Политика Романовых, заботившихся об укреплении своей династии, привела к противоположному результату. Стремясь опереться на поместное дворянство, превратив его в привилегированный класс, всероссийские самодержцы породили силу, которая стала угрожать самому самодержавию, примером чему служат дворцовые перевороты XVIII века. А. С. Пушкин (правда, со ссылкой на г-жу де Сталь) охарактеризовал эту политическую систему так: «Власть в России есть абсолютная монархия ограниченная удавкой».[238] Не удовлетворяясь возможностью менять самодержцев, ударный отряд дворян – декабристы – попытался и вовсе заменить абсолютистскую монархию на конституционную или даже на «республиканско»-олигархический образ правления.

В свою очередь, «простой» народ на протяжении всего XVIII века пытался восстановить статус-кво и вернуть себе те права, которых его лишили. Подтверждением этому служат многочисленные восстания, сотрясавшие Российскую империю с правления Петра I по царствование Екатерины II: Астраханское, Булавина, Пугачева, рабочие бунты в Москве, Липецке, Воронеже, на Урале.

▸ Данные для оценки дисторсии объектива:
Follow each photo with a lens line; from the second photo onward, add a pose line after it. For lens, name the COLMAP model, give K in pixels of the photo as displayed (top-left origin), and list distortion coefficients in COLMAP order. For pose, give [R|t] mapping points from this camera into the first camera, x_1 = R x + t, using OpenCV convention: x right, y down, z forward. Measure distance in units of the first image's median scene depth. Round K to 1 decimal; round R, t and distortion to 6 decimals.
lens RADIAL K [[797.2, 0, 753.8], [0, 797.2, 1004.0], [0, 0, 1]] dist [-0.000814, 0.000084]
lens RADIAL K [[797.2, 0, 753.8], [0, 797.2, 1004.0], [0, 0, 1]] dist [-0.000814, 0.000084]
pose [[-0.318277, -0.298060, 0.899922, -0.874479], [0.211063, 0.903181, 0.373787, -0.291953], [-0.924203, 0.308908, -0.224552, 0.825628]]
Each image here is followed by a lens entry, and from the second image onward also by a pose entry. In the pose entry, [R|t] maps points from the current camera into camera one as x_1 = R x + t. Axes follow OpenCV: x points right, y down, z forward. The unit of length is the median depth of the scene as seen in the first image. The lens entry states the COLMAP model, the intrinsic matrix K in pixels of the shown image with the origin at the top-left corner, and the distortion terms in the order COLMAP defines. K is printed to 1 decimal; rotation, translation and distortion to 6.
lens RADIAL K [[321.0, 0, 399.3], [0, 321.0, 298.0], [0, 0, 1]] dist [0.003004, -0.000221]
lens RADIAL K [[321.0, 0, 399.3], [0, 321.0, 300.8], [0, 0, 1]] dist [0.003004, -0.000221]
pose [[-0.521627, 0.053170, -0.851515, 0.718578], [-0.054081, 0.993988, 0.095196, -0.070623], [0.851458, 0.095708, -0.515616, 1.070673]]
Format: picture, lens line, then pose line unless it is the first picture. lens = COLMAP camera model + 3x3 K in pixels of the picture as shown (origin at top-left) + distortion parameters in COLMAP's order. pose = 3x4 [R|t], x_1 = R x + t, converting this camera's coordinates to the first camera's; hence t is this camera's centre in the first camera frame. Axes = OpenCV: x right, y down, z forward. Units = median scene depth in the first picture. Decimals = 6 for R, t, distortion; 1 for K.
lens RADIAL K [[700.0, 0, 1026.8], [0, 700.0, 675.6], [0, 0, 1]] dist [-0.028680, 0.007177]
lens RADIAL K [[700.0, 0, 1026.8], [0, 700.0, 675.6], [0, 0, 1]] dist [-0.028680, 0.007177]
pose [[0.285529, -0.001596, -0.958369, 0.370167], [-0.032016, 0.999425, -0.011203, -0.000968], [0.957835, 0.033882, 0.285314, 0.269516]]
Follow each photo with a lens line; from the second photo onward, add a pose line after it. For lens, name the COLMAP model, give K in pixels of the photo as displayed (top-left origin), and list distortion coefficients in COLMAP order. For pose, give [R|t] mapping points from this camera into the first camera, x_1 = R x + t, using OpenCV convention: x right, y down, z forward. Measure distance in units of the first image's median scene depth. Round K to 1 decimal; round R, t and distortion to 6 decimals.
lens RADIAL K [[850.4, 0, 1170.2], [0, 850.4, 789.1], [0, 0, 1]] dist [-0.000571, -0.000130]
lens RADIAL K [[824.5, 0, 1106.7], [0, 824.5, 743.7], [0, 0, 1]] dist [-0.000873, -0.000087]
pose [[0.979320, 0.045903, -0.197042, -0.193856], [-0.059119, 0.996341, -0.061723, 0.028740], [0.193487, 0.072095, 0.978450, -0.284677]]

▸ Цель задания:
Перепечатайте целиком исходный фрагмент о политике Романовых, не изменяя в нем ни слова и ни одного знака. Этот материал взят из другого источника.

▸ Ожидаемый ответ:
Политика Романовых, заботившихся об укреплении своей династии, привела к противоположному результату. Стремясь опереться на поместное дворянство, превратив его в привилегированный класс, всероссийские самодержцы породили силу, которая стала угрожать самому самодержавию, примером чему служат дворцовые перевороты XVIII века. А. С. Пушкин (правда, со ссылкой на г-жу де Сталь) охарактеризовал эту политическую систему так: «Власть в России есть абсолютная монархия ограниченная удавкой».[238] Не удовлетворяясь возможностью менять самодержцев, ударный отряд дворян – декабристы – попытался и вовсе заменить абсолютистскую монархию на конституционную или даже на «республиканско»-олигархический образ правления.

В свою очередь, «простой» народ на протяжении всего XVIII века пытался восстановить статус-кво и вернуть себе те права, которых его лишили. Подтверждением этому служат многочисленные восстания, сотрясавшие Российскую империю с правления Петра I по царствование Екатерины II: Астраханское, Булавина, Пугачева, рабочие бунты в Москве, Липецке, Воронеже, на Урале.